═════ Supplied records ═════
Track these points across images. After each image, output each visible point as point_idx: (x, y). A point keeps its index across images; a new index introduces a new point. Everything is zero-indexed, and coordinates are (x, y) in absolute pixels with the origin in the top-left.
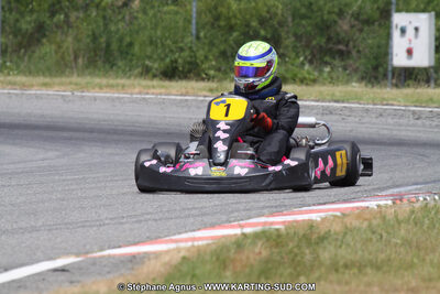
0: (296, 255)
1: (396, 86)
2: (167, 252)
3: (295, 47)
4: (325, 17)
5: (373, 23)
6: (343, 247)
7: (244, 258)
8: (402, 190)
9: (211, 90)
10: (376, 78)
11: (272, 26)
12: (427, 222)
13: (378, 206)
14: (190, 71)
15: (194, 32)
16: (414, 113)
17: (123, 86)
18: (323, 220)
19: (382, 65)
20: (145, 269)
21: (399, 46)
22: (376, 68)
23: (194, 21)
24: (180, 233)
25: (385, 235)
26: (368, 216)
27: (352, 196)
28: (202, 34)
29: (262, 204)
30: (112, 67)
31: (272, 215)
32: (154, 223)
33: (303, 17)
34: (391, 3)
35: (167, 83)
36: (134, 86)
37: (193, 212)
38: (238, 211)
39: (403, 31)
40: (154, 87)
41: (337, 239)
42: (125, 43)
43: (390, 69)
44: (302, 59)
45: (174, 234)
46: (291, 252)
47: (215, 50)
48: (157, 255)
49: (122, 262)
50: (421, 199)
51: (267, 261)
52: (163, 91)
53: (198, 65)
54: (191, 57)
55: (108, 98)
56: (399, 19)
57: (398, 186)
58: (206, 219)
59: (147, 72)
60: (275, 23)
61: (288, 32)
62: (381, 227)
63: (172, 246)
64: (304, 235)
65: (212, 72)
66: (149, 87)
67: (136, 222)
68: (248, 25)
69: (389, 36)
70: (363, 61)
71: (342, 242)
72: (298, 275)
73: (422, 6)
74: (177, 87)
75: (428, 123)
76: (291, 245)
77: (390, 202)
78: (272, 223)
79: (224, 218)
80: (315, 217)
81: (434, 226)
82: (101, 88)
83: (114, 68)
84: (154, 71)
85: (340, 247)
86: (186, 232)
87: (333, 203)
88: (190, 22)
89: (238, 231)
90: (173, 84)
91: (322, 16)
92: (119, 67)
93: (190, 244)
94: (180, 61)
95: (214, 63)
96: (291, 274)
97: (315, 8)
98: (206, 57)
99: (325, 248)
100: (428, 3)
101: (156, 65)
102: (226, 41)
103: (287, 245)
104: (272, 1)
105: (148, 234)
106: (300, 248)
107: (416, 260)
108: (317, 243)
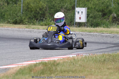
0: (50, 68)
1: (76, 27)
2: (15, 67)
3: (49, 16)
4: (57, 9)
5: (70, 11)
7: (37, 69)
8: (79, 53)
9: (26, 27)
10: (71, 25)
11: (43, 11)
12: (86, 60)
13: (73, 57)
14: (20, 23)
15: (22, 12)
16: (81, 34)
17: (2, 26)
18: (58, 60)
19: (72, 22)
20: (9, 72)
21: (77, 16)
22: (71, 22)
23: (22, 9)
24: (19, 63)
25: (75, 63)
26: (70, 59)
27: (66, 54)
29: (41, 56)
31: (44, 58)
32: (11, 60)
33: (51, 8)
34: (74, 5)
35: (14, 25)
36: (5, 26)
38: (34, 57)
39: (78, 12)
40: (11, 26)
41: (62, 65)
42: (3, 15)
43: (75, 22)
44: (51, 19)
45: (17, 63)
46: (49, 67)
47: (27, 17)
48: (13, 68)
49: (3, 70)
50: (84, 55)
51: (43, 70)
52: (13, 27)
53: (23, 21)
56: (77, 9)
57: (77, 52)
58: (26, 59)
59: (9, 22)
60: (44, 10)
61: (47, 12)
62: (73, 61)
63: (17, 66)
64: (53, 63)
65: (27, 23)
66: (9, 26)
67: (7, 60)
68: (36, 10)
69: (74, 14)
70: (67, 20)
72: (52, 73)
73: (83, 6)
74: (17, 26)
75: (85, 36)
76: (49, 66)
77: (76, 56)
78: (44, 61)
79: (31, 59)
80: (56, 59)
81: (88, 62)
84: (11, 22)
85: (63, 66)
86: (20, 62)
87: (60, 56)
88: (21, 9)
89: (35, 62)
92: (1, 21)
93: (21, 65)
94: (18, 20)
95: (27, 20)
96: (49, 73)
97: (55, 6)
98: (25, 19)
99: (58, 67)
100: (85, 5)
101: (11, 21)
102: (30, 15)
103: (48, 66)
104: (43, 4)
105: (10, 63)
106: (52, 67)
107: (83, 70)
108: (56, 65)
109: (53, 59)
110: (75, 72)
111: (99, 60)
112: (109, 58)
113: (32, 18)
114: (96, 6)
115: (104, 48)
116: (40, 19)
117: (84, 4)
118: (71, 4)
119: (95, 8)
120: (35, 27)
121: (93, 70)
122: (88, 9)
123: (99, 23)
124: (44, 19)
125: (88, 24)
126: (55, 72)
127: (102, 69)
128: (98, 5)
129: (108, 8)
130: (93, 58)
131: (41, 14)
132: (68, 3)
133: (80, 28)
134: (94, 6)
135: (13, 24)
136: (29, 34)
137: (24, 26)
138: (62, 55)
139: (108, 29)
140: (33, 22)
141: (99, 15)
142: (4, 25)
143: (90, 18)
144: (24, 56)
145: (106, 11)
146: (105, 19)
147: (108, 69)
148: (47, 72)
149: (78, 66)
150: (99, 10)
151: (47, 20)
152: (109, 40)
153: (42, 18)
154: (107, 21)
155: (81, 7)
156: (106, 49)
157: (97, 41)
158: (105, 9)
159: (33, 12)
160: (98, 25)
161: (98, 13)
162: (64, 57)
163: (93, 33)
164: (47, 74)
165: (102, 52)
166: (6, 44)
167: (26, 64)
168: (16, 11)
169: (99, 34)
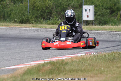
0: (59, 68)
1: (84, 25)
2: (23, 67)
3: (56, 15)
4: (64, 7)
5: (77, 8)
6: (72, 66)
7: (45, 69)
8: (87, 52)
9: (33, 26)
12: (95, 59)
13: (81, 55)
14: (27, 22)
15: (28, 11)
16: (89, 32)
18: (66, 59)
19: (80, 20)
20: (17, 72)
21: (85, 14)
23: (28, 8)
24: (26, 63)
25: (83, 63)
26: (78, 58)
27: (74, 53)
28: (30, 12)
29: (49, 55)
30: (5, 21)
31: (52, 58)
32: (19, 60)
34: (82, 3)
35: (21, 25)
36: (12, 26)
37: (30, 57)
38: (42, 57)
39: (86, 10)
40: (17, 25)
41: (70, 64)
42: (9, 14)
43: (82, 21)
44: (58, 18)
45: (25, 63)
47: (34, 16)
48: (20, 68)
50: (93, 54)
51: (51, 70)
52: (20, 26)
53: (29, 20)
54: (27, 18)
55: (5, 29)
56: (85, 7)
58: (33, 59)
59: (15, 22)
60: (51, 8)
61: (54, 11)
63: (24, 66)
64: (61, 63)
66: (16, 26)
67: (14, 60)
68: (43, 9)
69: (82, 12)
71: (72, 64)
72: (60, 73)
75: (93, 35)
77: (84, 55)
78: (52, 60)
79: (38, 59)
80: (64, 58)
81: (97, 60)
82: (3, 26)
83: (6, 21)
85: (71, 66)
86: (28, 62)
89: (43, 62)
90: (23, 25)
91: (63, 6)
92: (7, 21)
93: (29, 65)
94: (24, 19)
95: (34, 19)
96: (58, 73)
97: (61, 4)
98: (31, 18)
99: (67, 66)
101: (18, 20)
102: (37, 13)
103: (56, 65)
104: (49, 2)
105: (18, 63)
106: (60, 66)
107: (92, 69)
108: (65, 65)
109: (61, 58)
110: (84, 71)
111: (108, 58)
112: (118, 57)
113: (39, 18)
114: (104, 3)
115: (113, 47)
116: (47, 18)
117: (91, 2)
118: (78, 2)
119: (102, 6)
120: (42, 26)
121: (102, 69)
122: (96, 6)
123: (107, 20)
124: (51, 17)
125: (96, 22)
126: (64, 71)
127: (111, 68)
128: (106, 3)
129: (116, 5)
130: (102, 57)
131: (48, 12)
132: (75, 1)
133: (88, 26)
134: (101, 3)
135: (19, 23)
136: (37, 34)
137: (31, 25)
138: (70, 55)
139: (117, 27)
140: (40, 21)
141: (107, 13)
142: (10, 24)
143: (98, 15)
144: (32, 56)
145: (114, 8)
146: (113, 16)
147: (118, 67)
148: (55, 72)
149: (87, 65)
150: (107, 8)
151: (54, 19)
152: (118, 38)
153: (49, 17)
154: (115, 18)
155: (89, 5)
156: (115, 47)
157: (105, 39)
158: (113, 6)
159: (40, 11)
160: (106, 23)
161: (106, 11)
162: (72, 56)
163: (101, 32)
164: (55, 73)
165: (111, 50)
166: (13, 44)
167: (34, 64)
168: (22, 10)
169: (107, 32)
═════
═════ Supplied records ═════
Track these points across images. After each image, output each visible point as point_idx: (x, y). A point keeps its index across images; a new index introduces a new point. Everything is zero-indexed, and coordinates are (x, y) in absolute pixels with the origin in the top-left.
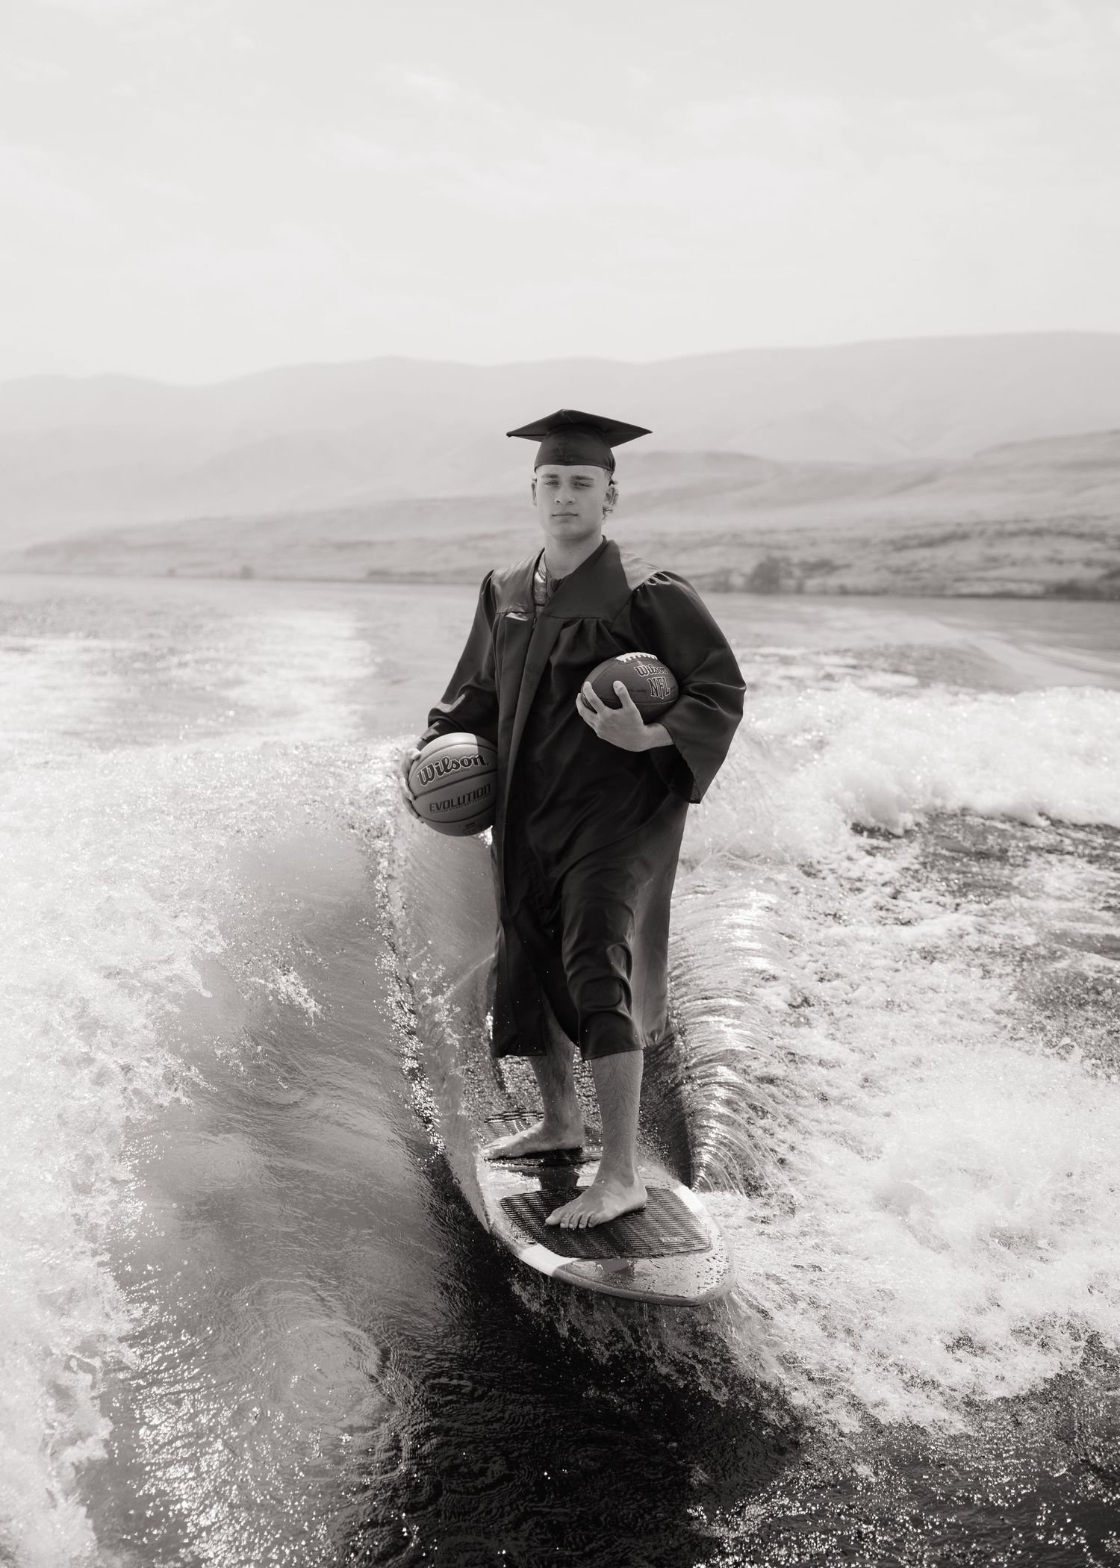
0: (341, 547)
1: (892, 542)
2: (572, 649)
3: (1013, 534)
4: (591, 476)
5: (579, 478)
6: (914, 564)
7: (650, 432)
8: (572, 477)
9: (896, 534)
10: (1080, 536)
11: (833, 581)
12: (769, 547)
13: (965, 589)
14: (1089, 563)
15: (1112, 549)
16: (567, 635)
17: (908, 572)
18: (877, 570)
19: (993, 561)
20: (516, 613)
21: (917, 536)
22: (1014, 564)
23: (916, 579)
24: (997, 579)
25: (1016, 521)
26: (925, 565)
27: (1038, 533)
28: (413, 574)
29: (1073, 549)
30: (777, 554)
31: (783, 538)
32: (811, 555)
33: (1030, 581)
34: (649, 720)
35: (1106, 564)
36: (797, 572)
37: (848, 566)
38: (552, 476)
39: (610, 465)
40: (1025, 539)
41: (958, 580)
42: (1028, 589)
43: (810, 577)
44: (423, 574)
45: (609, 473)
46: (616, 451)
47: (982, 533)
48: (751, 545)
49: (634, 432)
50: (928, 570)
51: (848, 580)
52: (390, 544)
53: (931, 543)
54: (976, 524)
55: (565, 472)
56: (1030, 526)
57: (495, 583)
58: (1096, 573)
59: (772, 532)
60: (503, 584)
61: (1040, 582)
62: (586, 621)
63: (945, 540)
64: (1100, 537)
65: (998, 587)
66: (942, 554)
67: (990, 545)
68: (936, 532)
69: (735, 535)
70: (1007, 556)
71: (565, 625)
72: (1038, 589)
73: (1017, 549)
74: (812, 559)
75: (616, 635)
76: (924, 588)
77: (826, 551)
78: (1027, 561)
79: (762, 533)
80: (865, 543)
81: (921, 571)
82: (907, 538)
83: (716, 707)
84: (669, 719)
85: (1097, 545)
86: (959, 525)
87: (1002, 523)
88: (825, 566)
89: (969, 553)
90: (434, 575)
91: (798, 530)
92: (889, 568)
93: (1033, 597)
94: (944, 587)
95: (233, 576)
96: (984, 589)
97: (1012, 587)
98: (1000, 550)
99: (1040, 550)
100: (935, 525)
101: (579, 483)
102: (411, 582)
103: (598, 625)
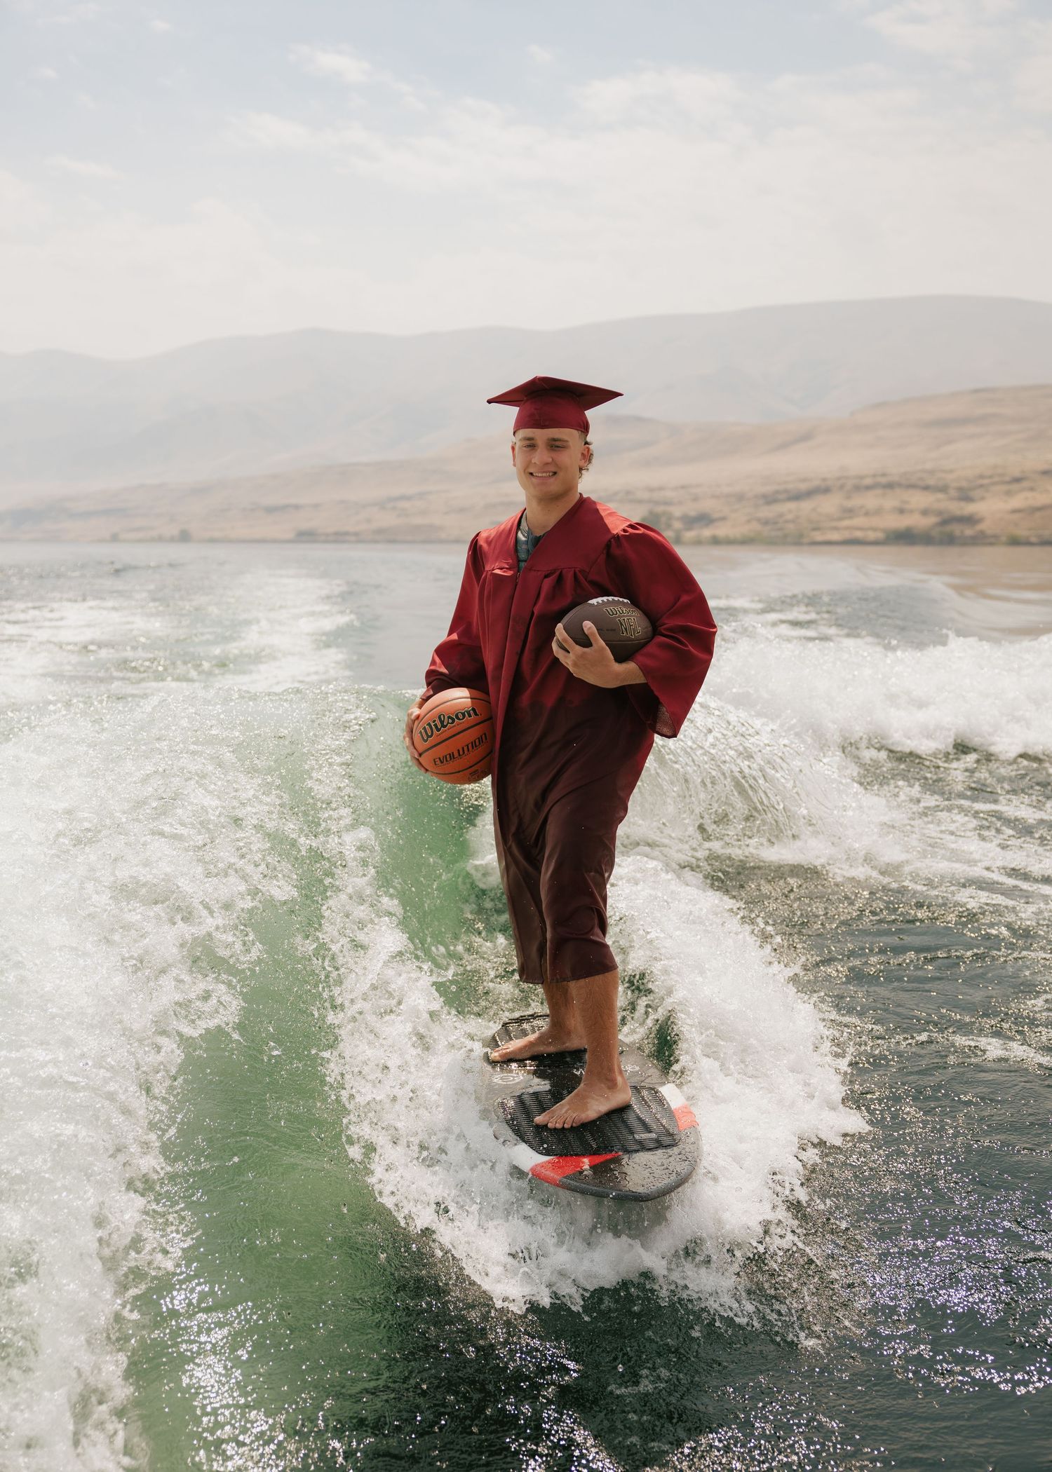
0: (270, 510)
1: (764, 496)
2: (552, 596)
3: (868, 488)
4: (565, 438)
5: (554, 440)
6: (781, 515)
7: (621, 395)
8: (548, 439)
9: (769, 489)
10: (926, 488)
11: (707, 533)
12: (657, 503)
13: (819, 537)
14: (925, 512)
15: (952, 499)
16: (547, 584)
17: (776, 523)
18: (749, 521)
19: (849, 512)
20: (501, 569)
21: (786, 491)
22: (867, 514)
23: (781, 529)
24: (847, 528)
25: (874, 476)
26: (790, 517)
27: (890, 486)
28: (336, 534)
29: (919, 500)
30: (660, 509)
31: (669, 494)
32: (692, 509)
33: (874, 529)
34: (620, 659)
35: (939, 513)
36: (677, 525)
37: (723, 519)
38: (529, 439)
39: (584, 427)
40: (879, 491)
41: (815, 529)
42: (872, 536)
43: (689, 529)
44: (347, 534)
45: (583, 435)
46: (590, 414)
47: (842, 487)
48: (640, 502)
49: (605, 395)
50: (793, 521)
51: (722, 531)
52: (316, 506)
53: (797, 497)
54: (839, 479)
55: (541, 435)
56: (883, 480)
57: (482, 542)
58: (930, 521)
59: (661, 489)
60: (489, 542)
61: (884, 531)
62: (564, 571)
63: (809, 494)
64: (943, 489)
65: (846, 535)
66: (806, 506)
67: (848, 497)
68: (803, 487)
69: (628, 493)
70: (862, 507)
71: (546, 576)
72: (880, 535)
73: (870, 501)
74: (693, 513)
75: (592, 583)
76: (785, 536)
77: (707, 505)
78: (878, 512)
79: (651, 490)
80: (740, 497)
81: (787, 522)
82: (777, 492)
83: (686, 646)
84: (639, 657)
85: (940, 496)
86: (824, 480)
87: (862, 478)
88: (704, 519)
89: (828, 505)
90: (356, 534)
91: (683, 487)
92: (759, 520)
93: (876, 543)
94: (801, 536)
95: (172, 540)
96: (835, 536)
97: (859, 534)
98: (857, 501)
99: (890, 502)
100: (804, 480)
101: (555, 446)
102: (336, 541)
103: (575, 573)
═════
- Task prompt: Write out every line of the records from the one containing "109: (53, 59)" down to the one containing "130: (93, 58)", both included, with no changes and nothing added.

- Solution for this task:
109: (53, 59)
110: (75, 72)
111: (99, 60)
112: (109, 58)
113: (32, 18)
114: (96, 6)
115: (104, 48)
116: (40, 19)
117: (84, 4)
118: (71, 4)
119: (95, 8)
120: (35, 27)
121: (93, 70)
122: (88, 9)
123: (99, 23)
124: (44, 19)
125: (88, 24)
126: (55, 72)
127: (102, 69)
128: (98, 5)
129: (108, 8)
130: (93, 58)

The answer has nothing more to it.